Solutions: Get an alarm clock that plugs into power outlet or add reminder in computer or mobile device to replace the batteries occasionally.
This is a simple example where the solution is quickly obvious. But when working with more complex problems, it is important to remember that there is a common tendency to stop at a symptom and treat it as the root cause problem rather than going on to determine if there are lower level root causes.
Data Collection
Data collection is important throughout the problem solving process and is done through observation and measurement of what is happening? Without complete information and an understanding of the problem, the causal factors and root causes associated with the problem cannot be identified. One engineer I worked with always carried around a pack of 3x5 inch index cards to note symptoms, data, and troubleshooting steps. While there are higher technology methods, I found this to be easy and effective. A mobile device with electronic notes would work well also.

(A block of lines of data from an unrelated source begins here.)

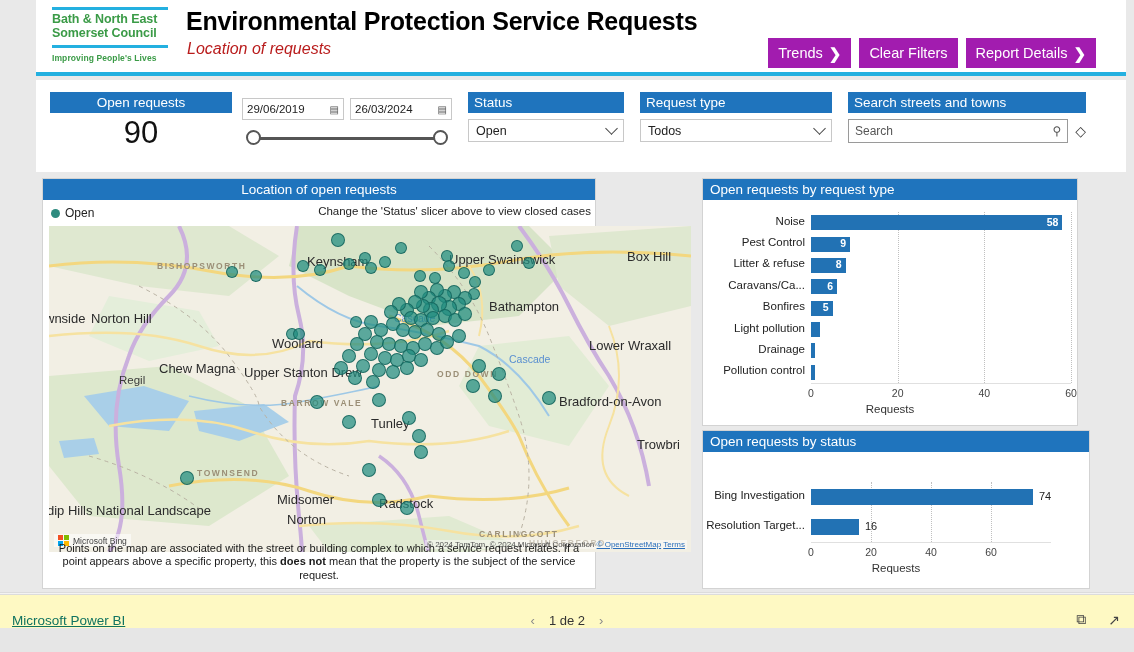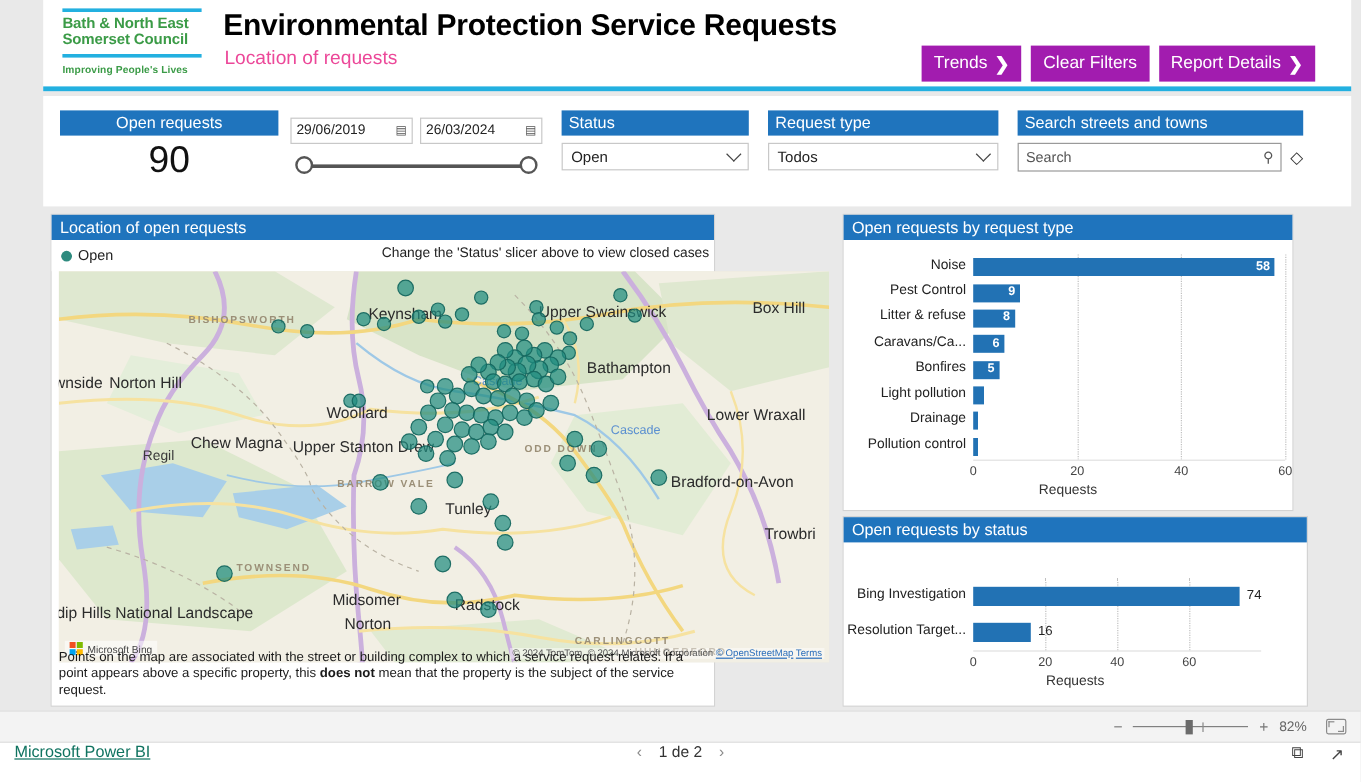--- a/index.html
+++ b/index.html
@@ -40,7 +40,7 @@
   }
   .hdr-sub {
     position: absolute; left: 151px; top: 40px;
-    font-size: 16px; color: #ec4899;
+    font-size: 16px; color: #b91c1c; font-style: italic;
   }
   .btnrow { position: absolute; right: 30px; top: 38px; display: flex; gap: 8px; }
   .gbtn {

While dealing with more complex systems, it is valuable to create a chronological timelines of event, changes, alarms, and data related to a problem. Both PLC and DCS systems usually have alarm and data logs available that can be used for this information. Another tool is setting up trend logs and special alarms to help analyze what is occurring.
Ishikawa (Fishbone) Diagram
Another tool, created by Kaoru Ishikawa in 1968, for more complex problems are the Ishikawa diagrams (aka fishbone diagrams, herringbone diagrams, cause-and-effect diagrams, or Fishikawa) are causal diagrams that show the causes of a specific event. Each cause or reason for imperfection is a source of variation.  The “5 Whys” can be used individually or with the Ishikawa diagrams. This method helps you explore all potential or real causes that result in a single defect or failure. Once all inputs are established on the fishbone, you can use the “5 Whys” technique to drill down to the root causes. Causes are usually grouped into major categories to identify these sources of variation. The categories typically include:
  • People: Anyone involved with the process
  • Methods: How the process is performed and the specific requirements for doing it, such as policies, procedures, rules, regulations and laws
  • Machines: Any equipment, computers, tools etc. required to accomplish the job
  • Automation & Control Systems: Any controllers, interfaces, sensors, etc.
  • Materials: Raw materials, parts, pens, paper, etc. used to produce the final product
  • Measurements: Data generated from the process that are used to evaluate its quality
  • Environment: The conditions, such as location, time, temperature, and culture in which the process operates
To construct a fishbone, start by stating the problem in the form of a question, such as “Why is process creating poor quality product?”  Framing it as a “why” question will help in brainstorming, as each root cause idea should answer the question. The team should agree on the statement of the problem and then place this question in a box at the “head” of the fishbone.
The rest of the fishbone then consists of one main line drawn horizontally across the page (creating the spine), attached to the problem statement, and several lines or “bones” coming out vertically from the main line. These bones represent categories of any factors contributing to the problem. For example, “Machines” could be one category (bone) with possible factors being speed and blade wear.
Problem Solving
The time to identify and solve problems can be lowered using better analysis and methods.